At the end of chapter 4 it is like Paul pauses a moment and re-encourages Timothy to stand strong and speak truth. I’ve never been in the military, but even a soldier gets weary at times. I don’t know about you, but I know that I get weary at times as a Christian and as a church leader. Listen to this word of encouragement from Paul to Timothy and be encouraged by it yourself…

If you put these things before the brothers, you will be a good servant of Christ Jesus (1 Timothy 4:6)

Paul simply says to Timothy, “Tell these things, these truths to the brothers and sisters there. And if you tell them these things you will be a good servant.” Now how is that encouraging? It is to me because of what Paul does not say. He does not say, “Convince the brothers of these things,” or, “Make them believe these things,” or, “Once they all agree with you then you will be called a good servant of Christ.” No, he simply says, “Put these things before them.” In other words, he does not lay the burden of change on Timothy’s shoulders. Timothy was not tasked with the church people’s sanctification. That is God’s work. Timothy was simply charged with speaking truth. 

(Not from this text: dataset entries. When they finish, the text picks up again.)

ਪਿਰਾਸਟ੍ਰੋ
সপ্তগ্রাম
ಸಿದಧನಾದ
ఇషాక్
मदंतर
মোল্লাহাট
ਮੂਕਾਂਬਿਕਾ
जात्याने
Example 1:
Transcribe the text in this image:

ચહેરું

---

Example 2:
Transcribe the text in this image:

We can get all fouled up as Christians and fall into great fear and anxiety if we get all mixed up about what is our responsibility versus what is God’s responsibility. I’m glad that Paul helps to clarify this for us. We speak truth lovingly and God changes hearts when God wants to, how God wants to, to whatever degree God wants to, right? If we begin to try and take God’s place then we will burn out and perhaps even fall into despair. God is God and we are not. Paul reminds Timothy of this.

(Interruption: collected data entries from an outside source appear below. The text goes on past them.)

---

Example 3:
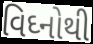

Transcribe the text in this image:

વિઘ્નોથી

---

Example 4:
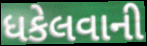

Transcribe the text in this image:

ધકેલવાની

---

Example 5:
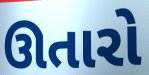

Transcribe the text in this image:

ઊતારો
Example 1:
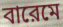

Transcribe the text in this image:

বারেমে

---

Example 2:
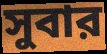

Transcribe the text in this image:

সুবার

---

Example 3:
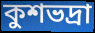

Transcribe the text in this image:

কুশভদ্রা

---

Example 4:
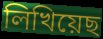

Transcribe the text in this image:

লিখিয়েছ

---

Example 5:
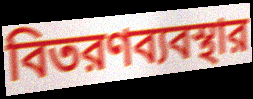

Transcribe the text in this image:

বিতরণব্যবস্থার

In chapter 5 we see more direction for the church and specific groups of people within the church. How to interact with older men and younger men and older women and younger women. How to honor widows in the church and how widows are to conduct themselves. How to honor and treat elders in the church.

In chapter 6 we see final words that deal with contentment, how to live contented lives, and a final plea to Timothy to fight the good fight of faith. We, and Timothy did, live in a day of war. Spiritual war is going on all around us, in our universities, our government, our workplace, our families. In all of society there is spiritual war taking place. Our call is to fight. But as we fight we are to do so biblically. Love and war don’t seem to mix, and yet we are called to fight and we are called to love. My hope is that in studying this book together we will come through it with a more clear vision of just how to do that.

I am excited to study this book with you. I hope you are as well. God has this for us and His timing is perfect. There will be much here that will help us right where we are today and where we will be in the days to come. Please be in prayer for me as I study, and be in prayer for all those sitting around you, that God will enlighten us all in the truths of His Word. Lastly, I would encourage all of you to read chapter 1 this week as we prepare to dive in together next Sunday.